12:06 AM, Oct 12, 2012 • By FRED BARNES
You don’t win a nationally televised debate by being rude and obnoxious. You don’t win by interrupting your opponent time after time after time or by being a blowhard. You don’t win with facial expressions, especially smirks or fake laughs, or by pretending to be utterly exasperated with what your opponent is saying.
That’s why Vice President Joe Biden didn’t win the one and only debate last night with his Republican rival, Mitt Romney’s running mate Paul Ryan.
In fact, though Ryan had several weak moments—one of them was on Syria—the only conceivable takeaway from the veep debate was Biden’s out of control conduct. It will be long remembered—and not favorably.
There’s one person who should be delighted with Biden.
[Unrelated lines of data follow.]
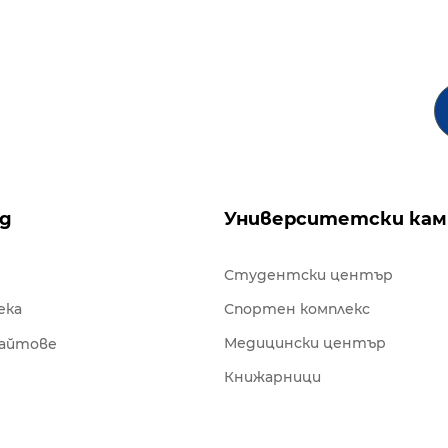
ng
Университетски кам
Студентски център
ека
Спортен комплекс
Медицински център
сайтове
Книжарници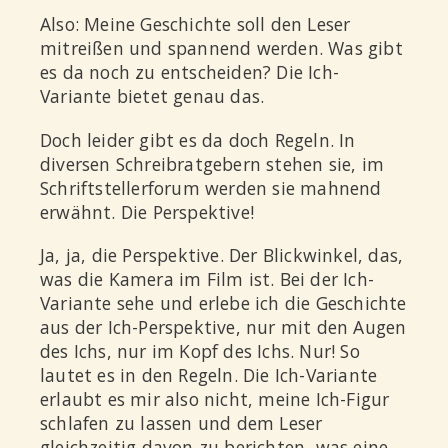
Also: Meine Geschichte soll den Leser
mitreißen und spannend werden. Was gibt
es da noch zu entscheiden? Die Ich-
Variante bietet genau das.
Doch leider gibt es da doch Regeln. In
diversen Schreibratgebern stehen sie, im
Schriftstellerforum werden sie mahnend
erwähnt.
Die Perspektive!
Ja, ja, die Perspektive. Der Blickwinkel, das,
was die Kamera im Film ist. Bei der Ich-
Variante sehe und erlebe ich die Geschichte
aus der Ich-Perspektive, nur mit den Augen
des Ichs, nur im Kopf des Ichs.
Nur!
So
lautet es in den Regeln. Die Ich-Variante
erlaubt es mir also nicht, meine Ich-Figur
schlafen zu lassen und dem Leser
gleichzeitig davon zu berichten, was eine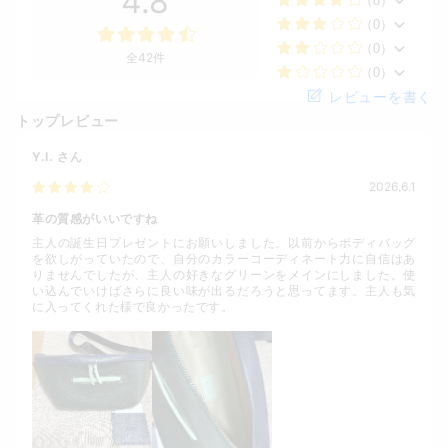
4.8
（8）
（0）
（0）
全42件
（0）
レビューを書く
トップレビュー
Y.I.
さん
2026.6.1
革の質感がいいですね
主人の誕生日プレゼントにお願いしました。以前からボディバッグ
を欲しがっていたので、自分のカラーコーディネート力に自信はあ
りませんでしたが、主人の好きなグリーンをメインにしました。使
い込んでいけばさらに良い味が出るだろうと思ってます。主人も気
に入ってくれた様で良かったです。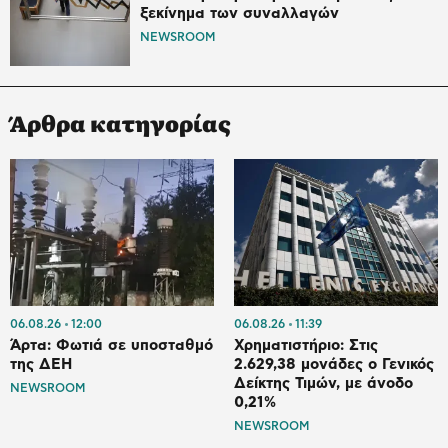
ξεκίνημα των συναλλαγών
NEWSROOM
Άρθρα κατηγορίας
06.08.26
12:00
06.08.26
11:39
Άρτα: Φωτιά σε υποσταθμό
Χρηματιστήριο: Στις
της ΔΕΗ
2.629,38 μονάδες ο Γενικός
Δείκτης Τιμών, με άνοδο
NEWSROOM
0,21%
NEWSROOM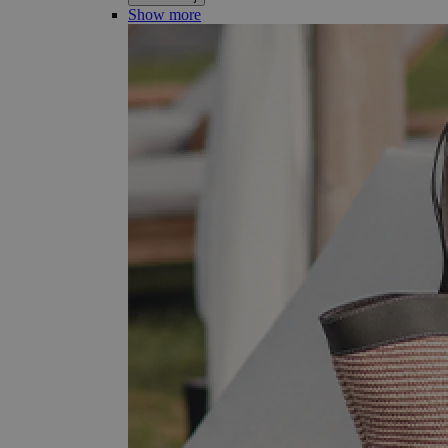
Show more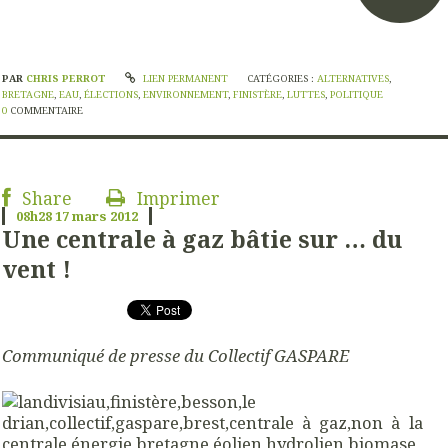
PAR
CHRIS PERROT
LIEN PERMANENT
CATÉGORIES :
ALTERNATIVES
,
BRETAGNE
,
EAU
,
ÉLECTIONS
,
ENVIRONNEMENT
,
FINISTÈRE
,
LUTTES
,
POLITIQUE
0
COMMENTAIRE
Share
Imprimer
08h28
17
mars 2012
Une centrale à gaz bâtie sur … du
vent !
Communiqué de presse du Collectif GASPARE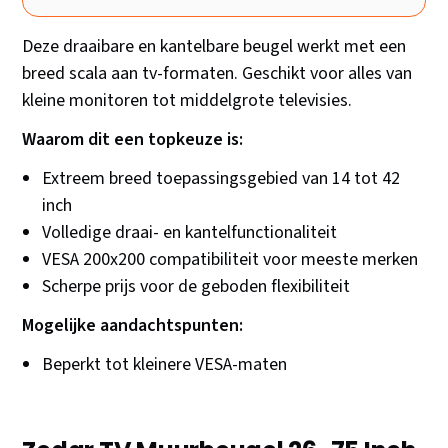
Deze draaibare en kantelbare beugel werkt met een
breed scala aan tv-formaten. Geschikt voor alles van
kleine monitoren tot middelgrote televisies.
Waarom dit een topkeuze is:
Extreem breed toepassingsgebied van 14 tot 42
inch
Volledige draai- en kantelfunctionaliteit
VESA 200x200 compatibiliteit voor meeste merken
Scherpe prijs voor de geboden flexibiliteit
Mogelijke aandachtspunten:
Beperkt tot kleinere VESA-maten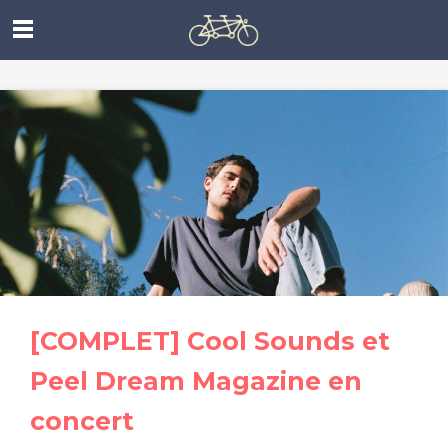
[COMPLET] Cool Sounds et
Peel Dream Magazine en
concert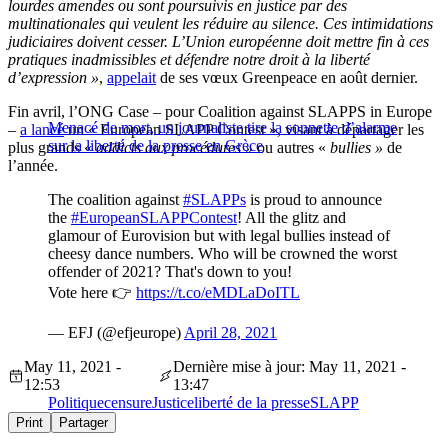
lourdes amendes ou sont poursuivis en justice par des
multinationales qui veulent les réduire au silence. Ces intimidations
judiciaires doivent cesser. L’Union européenne doit mettre fin à ces
pratiques inadmissibles et défendre notre droit à la liberté
d’expression »
,
appelait
de ses vœux Greenpeace en août dernier.
Fin avril, l’ONG Case – pour Coalition against SLAPPS in Europe
Menacé de mort, un journaliste tire la sonnette d’alarme
–
a lancé
un « European SLAPP Contest », visant à départager les
sur la liberté de la presse en Grèce
plus grands «
addicts aux procédures »
ou autres «
bullies »
de
l’année.
The coalition against
#SLAPPs
is proud to announce
the
#EuropeanSLAPPContest
! All the glitz and
glamour of Eurovision but with legal bullies instead of
cheesy dance numbers. Who will be crowned the worst
offender of 2021? That's down to you!
Vote here 👉
https://t.co/eMDLaDoITL
— EFJ (@efjeurope)
April 28, 2021
May 11, 2021 -
Dernière mise à jour: May 11, 2021 -
12:53
13:47
Politique
censure
Justice
liberté de la presse
SLAPP
Print
Partager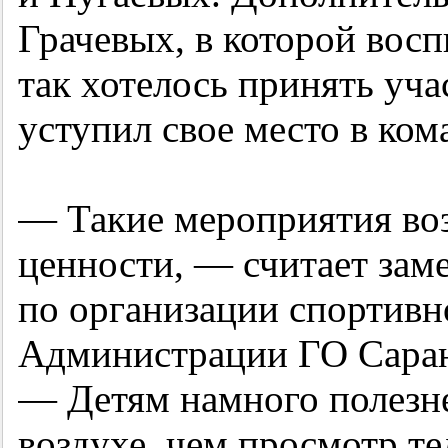
Грачевых, в которой вос
так хотелось принять учас
уступил свое место в ком
— Такие мероприятия во
ценности, — считает зам
по организации спортивн
Администрации ГО Саран
— Детям намного полезне
воздухе, чем просмотр те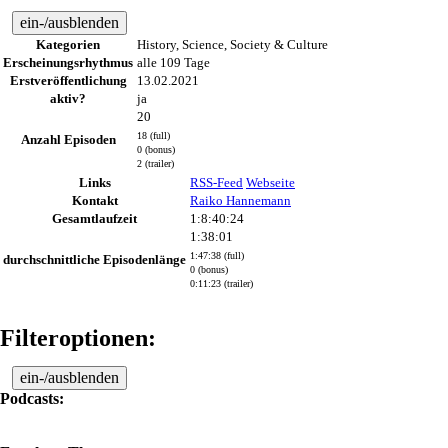
ein-/ausblenden
Kategorien
History, Science, Society & Culture
Erscheinungsrhythmus
alle 109 Tage
Erstveröffentlichung
13.02.2021
aktiv?
ja
20
18 (full)
Anzahl Episoden
0 (bonus)
2 (trailer)
Links
RSS-Feed
Webseite
Kontakt
Raiko Hannemann
Gesamtlaufzeit
1:8:40:24
1:38:01
1:47:38 (full)
durchschnittliche Episodenlänge
0 (bonus)
0:11:23 (trailer)
Filteroptionen:
ein-/ausblenden
Podcasts: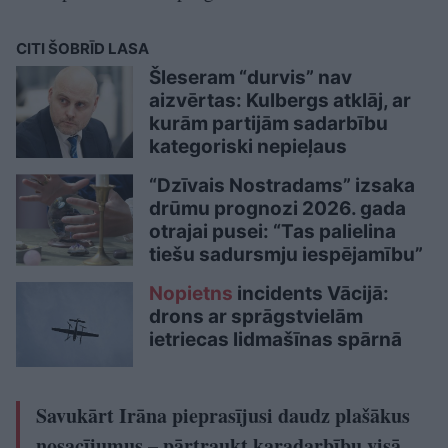
CITI ŠOBRĪD LASA
Šleseram “durvis” nav
aizvērtas: Kulbergs atklāj, ar
kurām partijām sadarbību
kategoriski nepieļaus
“Dzīvais Nostradams” izsaka
drūmu prognozi 2026. gada
otrajai pusei: “Tas palielina
tiešu sadursmju iespējamību”
Nopietns
incidents Vācijā:
drons ar sprāgstvielām
ietriecas lidmašīnas spārnā
Savukārt Irāna pieprasījusi daudz plašākus
nosacījumus – pārtraukt karadarbību visā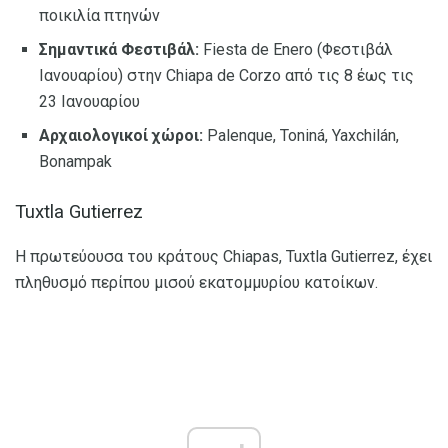
ποικιλία πτηνών
Σημαντικά Φεστιβάλ:
Fiesta de Enero (Φεστιβάλ
Ιανουαρίου) στην Chiapa de Corzo από τις 8 έως τις
23 Ιανουαρίου
Αρχαιολογικοί χώροι:
Palenque, Toniná, Yaxchilán,
Bonampak
Tuxtla Gutierrez
Η πρωτεύουσα του κράτους Chiapas, Tuxtla Gutierrez, έχει
πληθυσμό περίπου μισού εκατομμυρίου κατοίκων.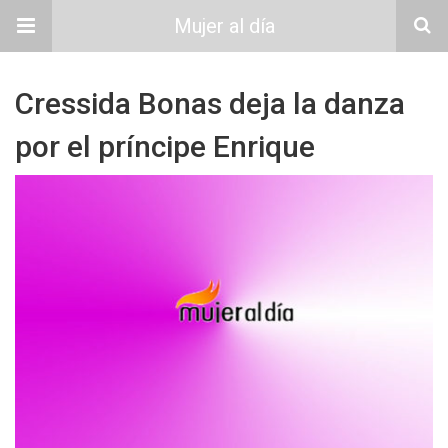
Mujer al día
Cressida Bonas deja la danza
por el príncipe Enrique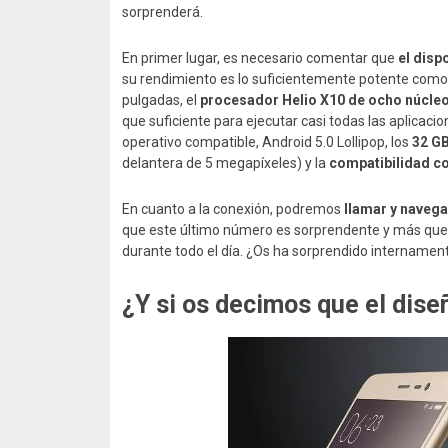
sorprenderá.
En primer lugar, es necesario comentar que
el disp
su rendimiento es lo suficientemente potente como 
pulgadas, el
procesador Helio X10 de ocho núcleo
que suficiente para ejecutar casi todas las aplicaci
operativo compatible, Android 5.0 Lollipop, los
32 G
delantera de 5 megapíxeles) y la
compatibilidad co
En cuanto a la conexión, podremos
llamar y navega
que este último número es sorprendente y más que 
durante todo el día. ¿Os ha sorprendido internamen
¿Y si os decimos que el dis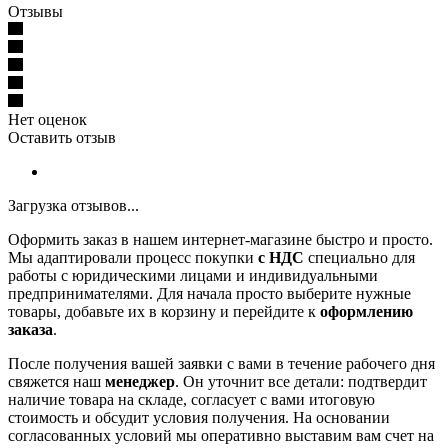
Отзывы
Нет оценок
Оставить отзыв
Загрузка отзывов...
Оформить заказ в нашем интернет-магазине быстро и просто.
Мы адаптировали процесс покупки
с НДС
специально для
работы с юридическими лицами и индивидуальными
предпринимателями. Для начала просто выберите нужные
товары, добавьте их в корзину и перейдите к
оформлению
заказа
.
После получения вашей заявки с вами в течение рабочего дня
свяжется наш
менеджер
. Он уточнит все детали: подтвердит
наличие товара на складе, согласует с вами итоговую
стоимость и обсудит условия получения. На основании
согласованных условий мы оперативно выставим вам счет на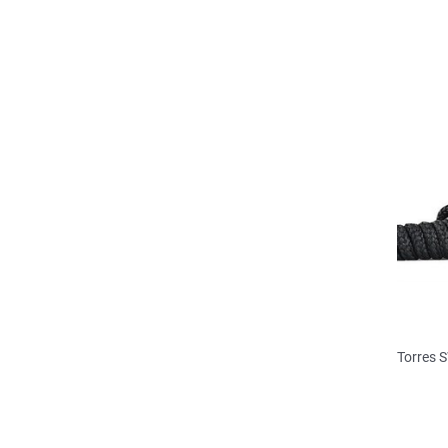
Torres 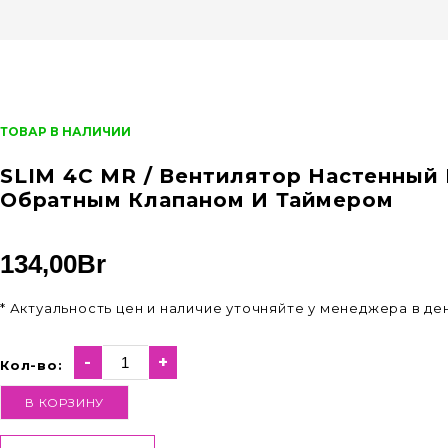
ТОВАР В НАЛИЧИИ
SLIM 4С MR / Вентилятор Настенный 
Обратным Клапаном И Таймером
134,00
Br
* Актуальность цен и наличие уточняйте у менеджера в д
-
+
Кол-во:
В КОРЗИНУ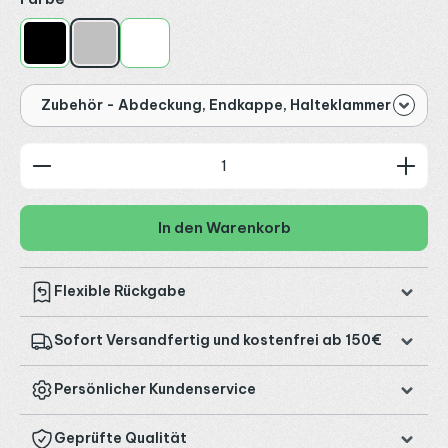
Schwarz
Silber
Weiß
Zubehör - Abdeckung, Endkappe, Halteklammer
Produkt Anzahl: Gib den gewünschten Wert ein od
In den Warenkorb
Flexible Rückgabe
Sofort Versandfertig und kostenfrei ab 150€
Persönlicher Kundenservice
Geprüfte Qualität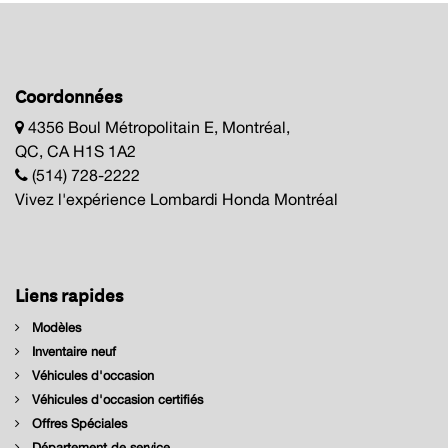
Coordonnées
4356 Boul Métropolitain E, Montréal,
QC, CA H1S 1A2
(514) 728-2222
Vivez l'expérience Lombardi Honda Montréal
Liens rapides
Modèles
Inventaire neuf
Véhicules d'occasion
Véhicules d'occasion certifiés
Offres Spéciales
Département de service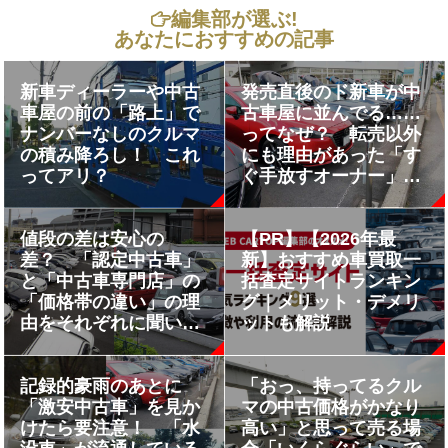
編集部が選ぶ!
あなたにおすすめの記事
新車ディーラーや中古
発売直後のド新車が中
車屋の前の「路上」で
古車屋に並んでる……
ナンバーなしのクルマ
ってなぜ？ 転売以外
の積み降ろし！ これ
にも理由があった「す
ってアリ？
ぐ手放すオーナー」の
事情
値段の差は安心の
【PR】【2026年最
差？ 「認定中古車」
新】おすすめ車買取一
と「中古車専門店」の
括査定サイトランキン
「価格帯の違い」の理
グ｜メリット・デメリ
由をそれぞれに聞いて
ットも解説
みた
記録的豪雨のあとに
「おっ、持ってるクル
「激安中古車」を見か
マの中古価格がかなり
けたら要注意！ 「水
高い」と思って売る場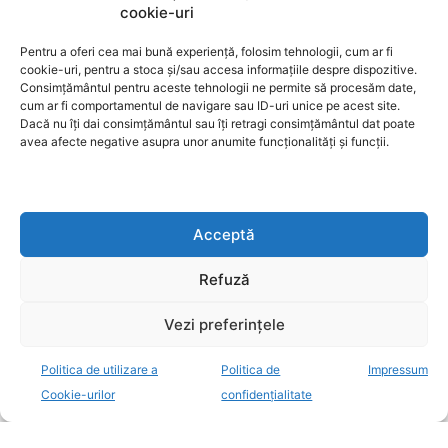
cookie-uri
Pentru a oferi cea mai bună experiență, folosim tehnologii, cum ar fi
cookie-uri, pentru a stoca și/sau accesa informațiile despre dispozitive.
Consimțământul pentru aceste tehnologii ne permite să procesăm date,
cum ar fi comportamentul de navigare sau ID-uri unice pe acest site.
Dacă nu îți dai consimțământul sau îți retragi consimțământul dat poate
avea afecte negative asupra unor anumite funcționalități și funcții.
Acceptă
Refuză
Vezi preferințele
Politica de utilizare a
Politica de
Impressum
Cookie-urilor
confidențialitate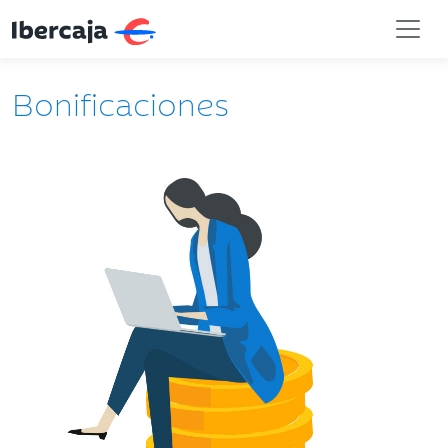
Bonificaciones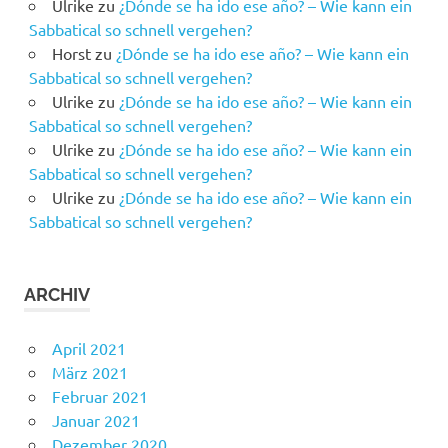
Ulrike
zu
¿Dónde se ha ido ese año? – Wie kann ein
Sabbatical so schnell vergehen?
Horst
zu
¿Dónde se ha ido ese año? – Wie kann ein
Sabbatical so schnell vergehen?
Ulrike
zu
¿Dónde se ha ido ese año? – Wie kann ein
Sabbatical so schnell vergehen?
Ulrike
zu
¿Dónde se ha ido ese año? – Wie kann ein
Sabbatical so schnell vergehen?
Ulrike
zu
¿Dónde se ha ido ese año? – Wie kann ein
Sabbatical so schnell vergehen?
ARCHIV
April 2021
März 2021
Februar 2021
Januar 2021
Dezember 2020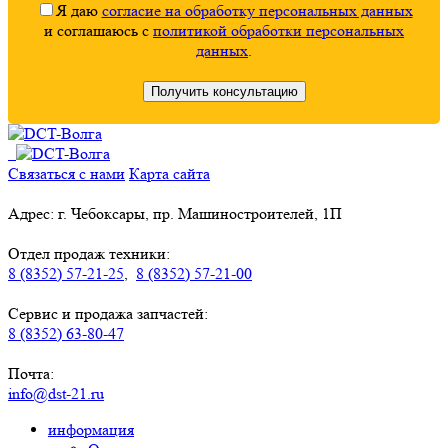
Я даю
согласие на обработку персональных данных
и соглашаюсь с
политикой обработки персональных
данных
.
Связаться с нами
Карта сайта
Адрес: г. Чебоксары, пр. Машиностроителей, 1П
Отдел продаж техники:
8 (8352) 57-21-25
,
8 (8352) 57-21-00
Сервис и продажа запчастей:
8 (8352) 63-80-47
Почта:
info@dst-21.ru
информация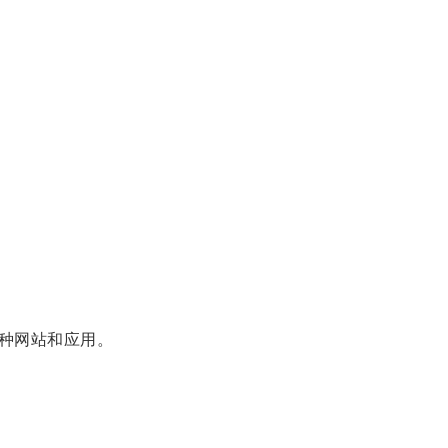
种网站和应用。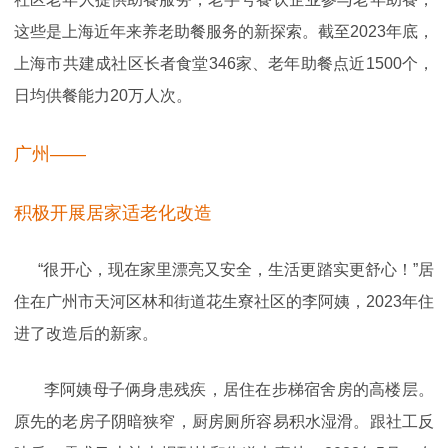
这些是上海近年来养老助餐服务的新探索。截至2023年底，
上海市共建成社区长者食堂346家、老年助餐点近1500个，
日均供餐能力20万人次。
广州——
积极开展居家适老化改造
“很开心，现在家里漂亮又安全，生活更踏实更舒心！”居
住在广州市天河区林和街道花生寮社区的李阿姨，2023年住
进了改造后的新家。
李阿姨母子俩身患残疾，居住在步梯宿舍房的高楼层。
原先的老房子阴暗狭窄，厨房厕所容易积水湿滑。跟社工反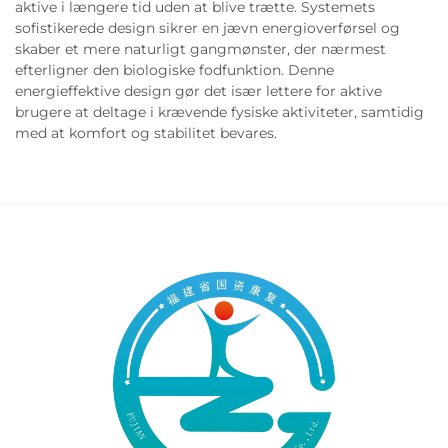
aktive i længere tid uden at blive trætte. Systemets
sofistikerede design sikrer en jævn energioverførsel og
skaber et mere naturligt gangmønster, der nærmest
efterligner den biologiske fodfunktion. Denne
energieffektive design gør det især lettere for aktive
brugere at deltage i krævende fysiske aktiviteter, samtidig
med at komfort og stabilitet bevares.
That’s Al Gore. He had the honor of having delivered the most over the top and weird performance in a presidential campaign debate when he sighed and frowned and acted frustrated in his first debate with George W. Bush in 2000. Now Biden has taken that crown—or dunce cap—from Gore.
The only good thing about Thursday night’s debate for the Obama campaign was that it involved Biden rather than Obama. As a result, it’s not likely to have any impact in the election and may not even affect the polls over the next few days.
What were the Obama strategists thinking? Yes, Biden’s performance may have pleased the Democratic party’s liberal base. So what? Their votes are in the bag. Obama needs to attract the small bloc of undecided and swing voters. They’re not likely to lurch his way on the basis of the show Biden put on.
No doubt Biden was told to be aggressive. No doubt he was told not to let Ryan get away with anything. No doubt he was told not to let the moderator, ABC News correspondent Martha Raddatz, restrain him.
But he could have done those things without hurting his cause by acting like a man on uppers. Biden was one of the most popular members of Congress, well liked by Democrats, Republicans, and the press. That Biden wouldn’t have interrupted his opponent to score points or register disgust. That Biden wouldn’t have been disrespectful.
That Biden did well in his 2008 debate with Sarah Palin. I suspect he was on his best behavior out of fear of losing the votes of women if he appeared to bully Palin. So he didn’t. Bullying Ryan may not have been as risky, but it didn’t work either.
There’s a way to disagree with your opponent without acting like a jerk. The most recent example: Romney’s firm but polite disagreements with Obama in their debate last week. One can be assertive but affable, tough but cool. Come to think of it, that was Obama’s style in the entire 2008 presidential race. It worked brilliantly. Biden did the opposite in front of tens of millions of American voters. It didn’t work brilliantly.